__Problem details__: From the entries below, copy every line holding the word "front".

__Data extract__:
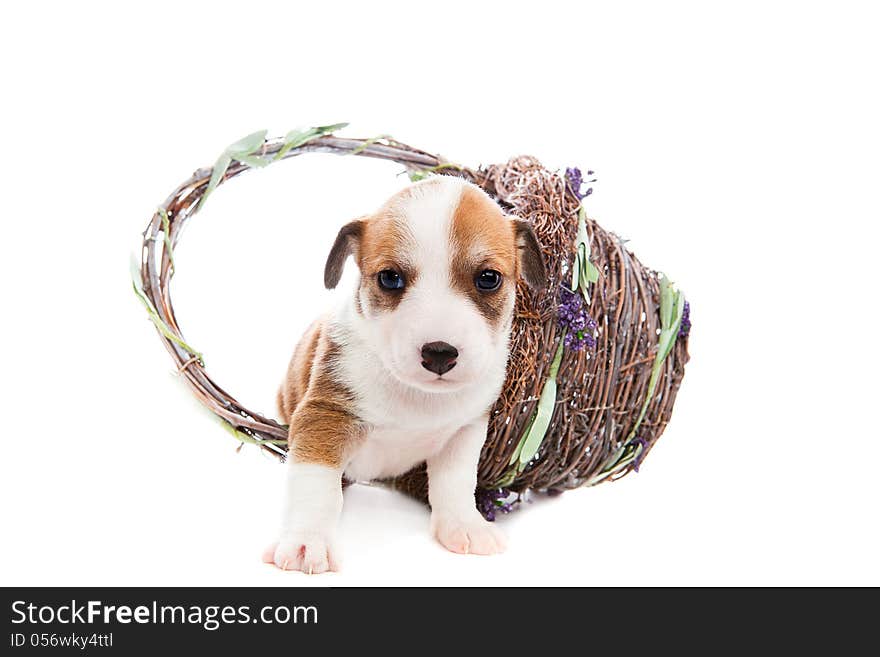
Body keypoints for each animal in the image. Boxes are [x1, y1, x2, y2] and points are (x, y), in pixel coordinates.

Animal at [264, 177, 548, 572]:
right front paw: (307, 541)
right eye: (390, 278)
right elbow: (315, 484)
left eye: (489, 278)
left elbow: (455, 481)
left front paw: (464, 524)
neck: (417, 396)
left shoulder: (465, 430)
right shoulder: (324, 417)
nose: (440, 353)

==

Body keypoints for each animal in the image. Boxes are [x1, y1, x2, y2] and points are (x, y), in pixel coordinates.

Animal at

* * *

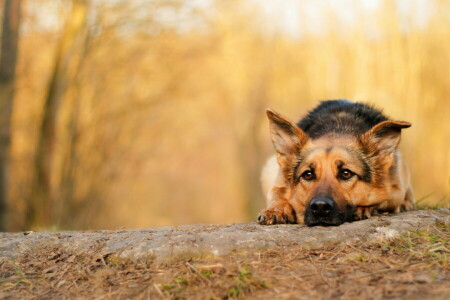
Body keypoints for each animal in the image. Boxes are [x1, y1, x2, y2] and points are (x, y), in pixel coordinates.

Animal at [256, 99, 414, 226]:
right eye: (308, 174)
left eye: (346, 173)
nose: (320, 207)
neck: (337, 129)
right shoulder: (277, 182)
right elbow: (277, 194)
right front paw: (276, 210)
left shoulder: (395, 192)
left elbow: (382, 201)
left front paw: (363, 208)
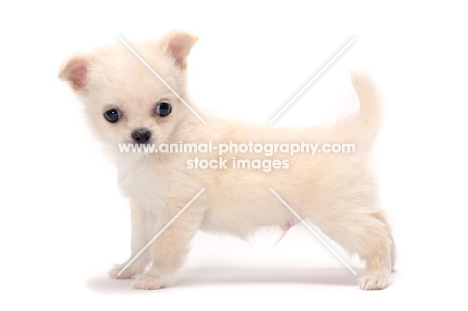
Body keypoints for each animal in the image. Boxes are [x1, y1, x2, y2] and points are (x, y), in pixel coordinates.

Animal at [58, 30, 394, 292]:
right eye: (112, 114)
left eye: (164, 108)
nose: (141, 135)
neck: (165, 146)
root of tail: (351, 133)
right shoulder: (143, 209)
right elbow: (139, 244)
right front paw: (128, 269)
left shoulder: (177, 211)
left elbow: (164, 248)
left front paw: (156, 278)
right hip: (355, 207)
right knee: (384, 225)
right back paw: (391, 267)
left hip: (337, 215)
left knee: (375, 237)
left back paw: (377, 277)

__Problem solution__:
right front paw: (307, 541)
left front paw: (464, 524)
right front paw: (276, 210)
left front paw: (363, 208)
right front paw: (128, 269)
left front paw: (156, 278)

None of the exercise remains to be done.